Any forward-looking statements are made pursuant to the Private Securities Litigation Reform Act of 1995 and, as such, speak only as of the date made. Harrah’s and Caesars disclaim any obligation to update the forward-looking statements.  You are cautioned not to place undue reliance on these forward-looking statements which speak only as of the date stated, or if no date is stated, as of the date of this press release.

 

Additional information about Harrah’s is available on the World Wide Web at http://www.harrahs.com.  Additional information about Caesars is available on the World Wide Web at http://www.caesars.com.

 

Additional Information about the Acquisition and Where to Find It

 

In connection with the Acquisition, Caesars and Harrah’s intend to file relevant materials with the Securities and Exchange Commission (SEC), including a registration statement on Form S-4 that will contain a prospectus and a joint proxy statement.  INVESTORS AND SECURITY HOLDERS OF HARRAH’S AND CAESARS ARE URGED TO READ THE PROSPECTUS AND JOINT PROXY STATEMENT WHEN THEY BECOME AVAILABLE BECAUSE THEY WILL CONTAIN IMPORTANT INFORMATION ABOUT HARRAH’S, CAESARS AND THE ACQUISITION.  The proxy statement, prospectus and other relevant materials (when they become available), and any other documents filed by Harrah’s or Caesars with the SEC, may be obtained free of charge at the SEC’s web site at www.sec.gov.  In addition, investors and security holders may obtain free copies of the documents filed with the SEC by Harrah’s by directing a written request to: Harrah’s, One Harrah’s Court, Las Vegas, Nevada 89119, Attention: Investor Relations or Caesars Entertainment, Inc., 3930 Howard Hughes Parkway, Las Vegas, Nevada 89109, Attention: Investor Relations.
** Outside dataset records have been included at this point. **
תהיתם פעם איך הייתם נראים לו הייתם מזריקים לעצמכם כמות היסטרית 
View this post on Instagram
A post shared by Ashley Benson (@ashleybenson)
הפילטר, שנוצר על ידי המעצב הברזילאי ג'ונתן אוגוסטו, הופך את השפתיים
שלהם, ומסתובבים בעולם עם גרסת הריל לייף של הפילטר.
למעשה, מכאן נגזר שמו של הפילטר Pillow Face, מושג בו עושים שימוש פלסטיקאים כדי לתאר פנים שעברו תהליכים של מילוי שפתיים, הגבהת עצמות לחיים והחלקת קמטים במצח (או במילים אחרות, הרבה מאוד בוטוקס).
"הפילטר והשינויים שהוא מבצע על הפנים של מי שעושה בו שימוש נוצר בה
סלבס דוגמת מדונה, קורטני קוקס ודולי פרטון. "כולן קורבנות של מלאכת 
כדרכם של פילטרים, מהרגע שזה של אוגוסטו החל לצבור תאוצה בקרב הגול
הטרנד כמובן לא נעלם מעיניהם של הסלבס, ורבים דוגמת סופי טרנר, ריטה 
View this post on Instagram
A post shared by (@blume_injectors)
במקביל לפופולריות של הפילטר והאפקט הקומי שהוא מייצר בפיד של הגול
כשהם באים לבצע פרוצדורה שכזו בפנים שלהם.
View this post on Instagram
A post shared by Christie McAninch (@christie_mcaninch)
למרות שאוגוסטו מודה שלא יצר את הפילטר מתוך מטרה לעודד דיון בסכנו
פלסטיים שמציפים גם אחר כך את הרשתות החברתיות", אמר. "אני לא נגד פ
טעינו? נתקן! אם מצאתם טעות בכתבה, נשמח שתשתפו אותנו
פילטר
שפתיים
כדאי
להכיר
Investors and security holders are urged to read the proxy statement, prospectus and the other relevant materials when they become available before making any voting or investment decision with respect to the Acquisition.

 

Harrah’s, Caesars and their respective executive officers and directors may be deemed to be participants in the solicitation of proxies from the stockholders of Caesars and Harrah’s in connection with the Acquisition.  Information about those executive officers and directors of Harrah’s and their ownership of Harrah’s common stock is set forth in the Harrah’s Form 10-K for the year ended December 31, 2003, which was filed with the SEC on March 5, 2004, and the proxy statement for Harrah’s 2004 Annual Meeting of Stockholders, which was filed with the SEC on March 4, 2004.  Information about the executive officers and directors of Caesars and their ownership of Caesars common stock is set forth in the proxy statement for Caesars’ 2004 Annual Meeting of Stockholders, which was filed with the SEC on April 16, 2004.  Investors and security holders may obtain additional information regarding the direct and indirect interests of Harrah’s, Caesars and their respective executive officers and directors in the Acquisition by reading the proxy statement and prospectus regarding the Acquisition when it becomes available.

 

This communication shall not constitute an offer to sell or the solicitation of an offer to sell or the solicitation of an offer to buy any securities, nor shall there be any sale of securities in any jurisdiction in which such offer, solicitation or sale would be unlawful prior to registration or qualification under the securities laws of any such jurisdiction.  No offering of securities shall be made except by means of a prospectus meeting the requirements of Section 10 of the Securities Act of 1933, as amended.